[WikiEN-l] Parallel Articles on topics

Andrew Gray andrew.gray at dunelm.org.uk
Sun Jun 27 17:26:54 UTC 2010


On 27 June 2010 18:10, Thomas Dalton <thomas.dalton at gmail.com> wrote:

> Well said. Forks should exist to deal with articles that would be too
> long otherwise and for no other reason. You should be able to combine
> all the forks together (replacing the summary in the main article with
> the full article) and end up with a (very long) coherent article.

And here's a secondary problem :-)

I think it's key we don't call these forks - they're not.

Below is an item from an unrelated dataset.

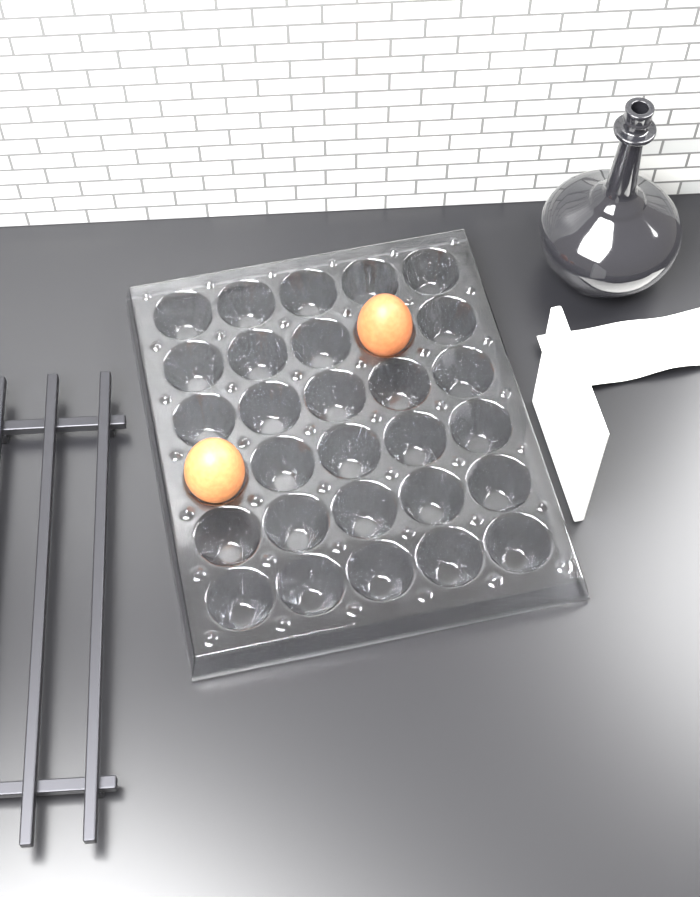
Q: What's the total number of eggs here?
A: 2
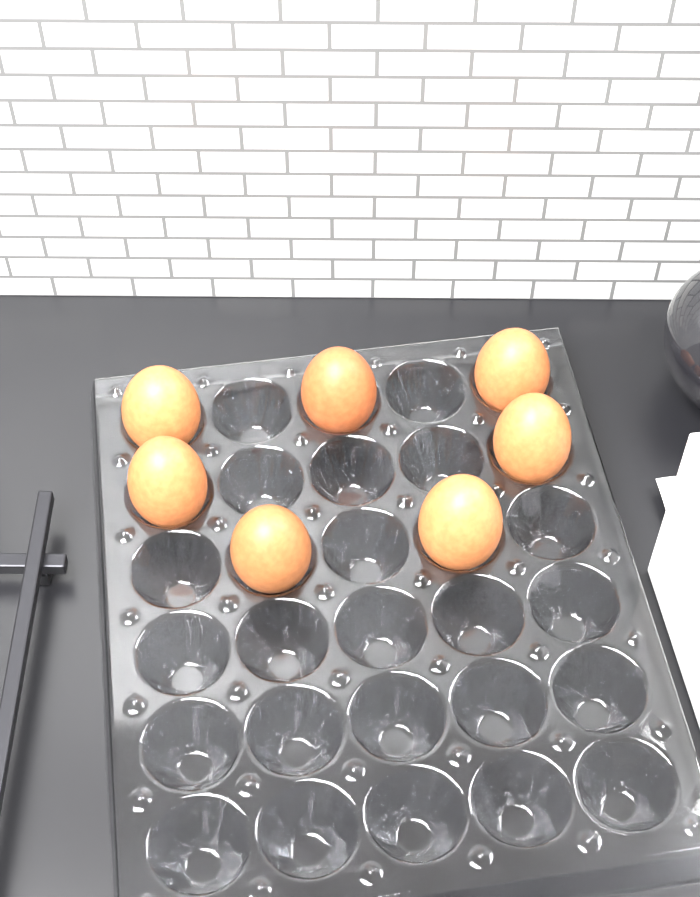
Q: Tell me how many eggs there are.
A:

Forks are articles on fundamentally the same thing, but written
differently - they may be forked for philosophical reasons, for
administrative reasons, or even for stylistic ones,* but they're still
two articles on Topic X which disagree on something.

They're bad.

The alternative is "daughter articles" - at least, that's the term
I've always encountered, and I'm curious if we call them anything else
- which exist to go into more detail than the main article, or to
bring out aspects that wouldn't be appropriate there, or to pull
material together from a number of disparate articles to avoid
duplication (for example, three people involved in a single notable
event whose lives otherwise don't cross).

These are fine.

We might say, rather than both being on Topic X, that they're on Topic
X.i, X.ii, X.iii, etc.  They *can* be written badly, and effectively
amount to forks, but that's a specific content issue; we should avoid
thinking of them as a kind of fork by default.

The problem arises when the scope of a sub-article is such that it's
almost forkish by nature - [[A's views on Topic X]], [[B's views on
Topic X]], etc. It's a bit hazier here - but as long as we keep the
emphasis on writing about the views, rather than presenting them as
statements of sourced fact, we're probably on the right side of the
line.

-- 
- Andrew Gray
  andrew.gray at dunelm.org.uk

* I can't remember if I laughed or cried when I saw that one.